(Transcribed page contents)
::::
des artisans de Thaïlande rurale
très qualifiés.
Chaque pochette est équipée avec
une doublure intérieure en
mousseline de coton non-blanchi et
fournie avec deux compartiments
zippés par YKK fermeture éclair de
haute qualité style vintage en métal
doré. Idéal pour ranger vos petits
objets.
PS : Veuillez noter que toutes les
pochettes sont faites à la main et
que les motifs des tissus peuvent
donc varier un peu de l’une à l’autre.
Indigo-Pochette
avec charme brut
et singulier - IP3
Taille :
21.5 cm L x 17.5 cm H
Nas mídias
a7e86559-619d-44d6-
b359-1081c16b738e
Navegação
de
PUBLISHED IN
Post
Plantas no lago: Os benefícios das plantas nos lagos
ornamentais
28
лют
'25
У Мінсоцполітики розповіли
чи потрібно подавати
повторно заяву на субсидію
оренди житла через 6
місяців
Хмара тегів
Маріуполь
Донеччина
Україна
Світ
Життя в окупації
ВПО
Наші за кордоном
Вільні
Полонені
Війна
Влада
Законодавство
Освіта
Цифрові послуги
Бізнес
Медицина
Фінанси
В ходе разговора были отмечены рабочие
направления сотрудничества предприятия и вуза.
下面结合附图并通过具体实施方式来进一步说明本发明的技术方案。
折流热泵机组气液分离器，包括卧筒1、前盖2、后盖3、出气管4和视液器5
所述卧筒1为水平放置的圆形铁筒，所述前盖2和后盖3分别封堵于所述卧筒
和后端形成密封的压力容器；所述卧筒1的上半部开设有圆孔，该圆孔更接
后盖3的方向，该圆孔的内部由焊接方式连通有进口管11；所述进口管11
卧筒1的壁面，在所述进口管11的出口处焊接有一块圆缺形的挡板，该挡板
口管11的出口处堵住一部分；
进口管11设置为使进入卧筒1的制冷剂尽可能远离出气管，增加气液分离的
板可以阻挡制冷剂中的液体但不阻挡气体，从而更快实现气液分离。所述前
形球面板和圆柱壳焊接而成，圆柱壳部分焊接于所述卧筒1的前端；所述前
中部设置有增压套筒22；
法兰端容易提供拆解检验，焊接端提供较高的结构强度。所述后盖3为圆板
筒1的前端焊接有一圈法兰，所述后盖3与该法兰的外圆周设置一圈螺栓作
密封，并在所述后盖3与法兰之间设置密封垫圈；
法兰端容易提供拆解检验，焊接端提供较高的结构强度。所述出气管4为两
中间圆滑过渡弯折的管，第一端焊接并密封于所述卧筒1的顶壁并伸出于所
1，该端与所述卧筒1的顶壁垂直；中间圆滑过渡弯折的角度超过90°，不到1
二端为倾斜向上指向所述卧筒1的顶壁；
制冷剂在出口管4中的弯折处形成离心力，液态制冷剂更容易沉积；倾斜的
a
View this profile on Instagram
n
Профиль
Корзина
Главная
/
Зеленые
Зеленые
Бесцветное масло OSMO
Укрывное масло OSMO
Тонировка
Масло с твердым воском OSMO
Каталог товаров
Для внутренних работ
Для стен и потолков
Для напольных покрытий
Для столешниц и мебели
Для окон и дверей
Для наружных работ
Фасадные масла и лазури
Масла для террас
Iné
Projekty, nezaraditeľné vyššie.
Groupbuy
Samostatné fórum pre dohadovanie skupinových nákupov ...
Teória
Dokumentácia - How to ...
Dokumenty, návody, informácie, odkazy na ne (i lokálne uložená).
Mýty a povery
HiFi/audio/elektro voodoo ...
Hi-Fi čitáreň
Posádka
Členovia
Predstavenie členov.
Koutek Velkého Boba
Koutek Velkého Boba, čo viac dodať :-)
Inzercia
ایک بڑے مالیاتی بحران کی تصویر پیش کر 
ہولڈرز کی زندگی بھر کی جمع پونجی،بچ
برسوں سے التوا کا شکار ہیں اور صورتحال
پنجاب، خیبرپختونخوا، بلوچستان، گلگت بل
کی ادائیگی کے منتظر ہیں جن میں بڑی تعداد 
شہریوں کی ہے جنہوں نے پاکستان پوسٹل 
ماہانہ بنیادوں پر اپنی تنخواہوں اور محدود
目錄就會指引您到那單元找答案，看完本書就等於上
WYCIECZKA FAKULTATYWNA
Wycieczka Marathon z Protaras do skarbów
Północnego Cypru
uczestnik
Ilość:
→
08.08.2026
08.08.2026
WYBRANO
::::
▶ **TASK INSTRUCTIONS**
A count is needed of the lines above that hold the word "Boba"; give that count and no other text.

▶ **RESULT FOR THIS TASK**
2